● **EXERCISE**:
Turn the data, from the start through the line that contains "genus: Bibio", into a Markdown table with two columns: Number, for the row number, and Text, for the line. Leave out any blank lines.

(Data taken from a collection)
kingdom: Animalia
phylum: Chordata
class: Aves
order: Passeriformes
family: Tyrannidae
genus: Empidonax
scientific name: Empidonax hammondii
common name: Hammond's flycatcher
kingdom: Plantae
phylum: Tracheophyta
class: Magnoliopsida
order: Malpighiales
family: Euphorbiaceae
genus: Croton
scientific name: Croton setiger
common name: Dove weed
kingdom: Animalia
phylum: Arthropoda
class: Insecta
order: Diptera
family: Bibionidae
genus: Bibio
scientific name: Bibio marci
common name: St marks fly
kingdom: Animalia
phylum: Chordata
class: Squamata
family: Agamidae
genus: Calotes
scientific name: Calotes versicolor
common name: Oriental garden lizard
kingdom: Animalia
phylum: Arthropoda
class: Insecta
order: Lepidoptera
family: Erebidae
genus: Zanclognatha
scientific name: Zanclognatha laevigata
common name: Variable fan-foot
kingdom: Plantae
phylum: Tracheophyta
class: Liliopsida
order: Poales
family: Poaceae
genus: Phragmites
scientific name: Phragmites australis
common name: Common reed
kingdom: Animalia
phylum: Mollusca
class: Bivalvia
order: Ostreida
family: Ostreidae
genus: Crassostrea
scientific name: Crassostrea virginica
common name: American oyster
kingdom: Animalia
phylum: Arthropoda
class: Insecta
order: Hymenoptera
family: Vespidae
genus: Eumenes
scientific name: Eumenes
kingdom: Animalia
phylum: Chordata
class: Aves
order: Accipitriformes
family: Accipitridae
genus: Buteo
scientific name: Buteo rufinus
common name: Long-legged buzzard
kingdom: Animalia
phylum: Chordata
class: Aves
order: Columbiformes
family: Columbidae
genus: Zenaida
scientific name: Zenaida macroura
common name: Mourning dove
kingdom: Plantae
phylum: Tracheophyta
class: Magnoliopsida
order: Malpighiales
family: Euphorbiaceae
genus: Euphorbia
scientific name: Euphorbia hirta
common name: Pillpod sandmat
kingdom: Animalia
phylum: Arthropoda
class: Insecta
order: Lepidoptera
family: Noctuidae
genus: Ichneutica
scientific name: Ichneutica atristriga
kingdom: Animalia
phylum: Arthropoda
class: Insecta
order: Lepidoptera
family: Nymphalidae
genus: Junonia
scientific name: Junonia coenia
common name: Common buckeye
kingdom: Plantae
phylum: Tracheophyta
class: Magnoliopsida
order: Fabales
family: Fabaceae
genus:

● **EXERCISE RESPONSE**:
| Number | Text |
|---|---|
| 1 | kingdom: Animalia |
| 2 | phylum: Chordata |
| 3 | class: Aves |
| 4 | order: Passeriformes |
| 5 | family: Tyrannidae |
| 6 | genus: Empidonax |
| 7 | scientific name: Empidonax hammondii |
| 8 | common name: Hammond's flycatcher |
| 9 | kingdom: Plantae |
| 10 | phylum: Tracheophyta |
| 11 | class: Magnoliopsida |
| 12 | order: Malpighiales |
| 13 | family: Euphorbiaceae |
| 14 | genus: Croton |
| 15 | scientific name: Croton setiger |
| 16 | common name: Dove weed |
| 17 | kingdom: Animalia |
| 18 | phylum: Arthropoda |
| 19 | class: Insecta |
| 20 | order: Diptera |
| 21 | family: Bibionidae |
| 22 | genus: Bibio |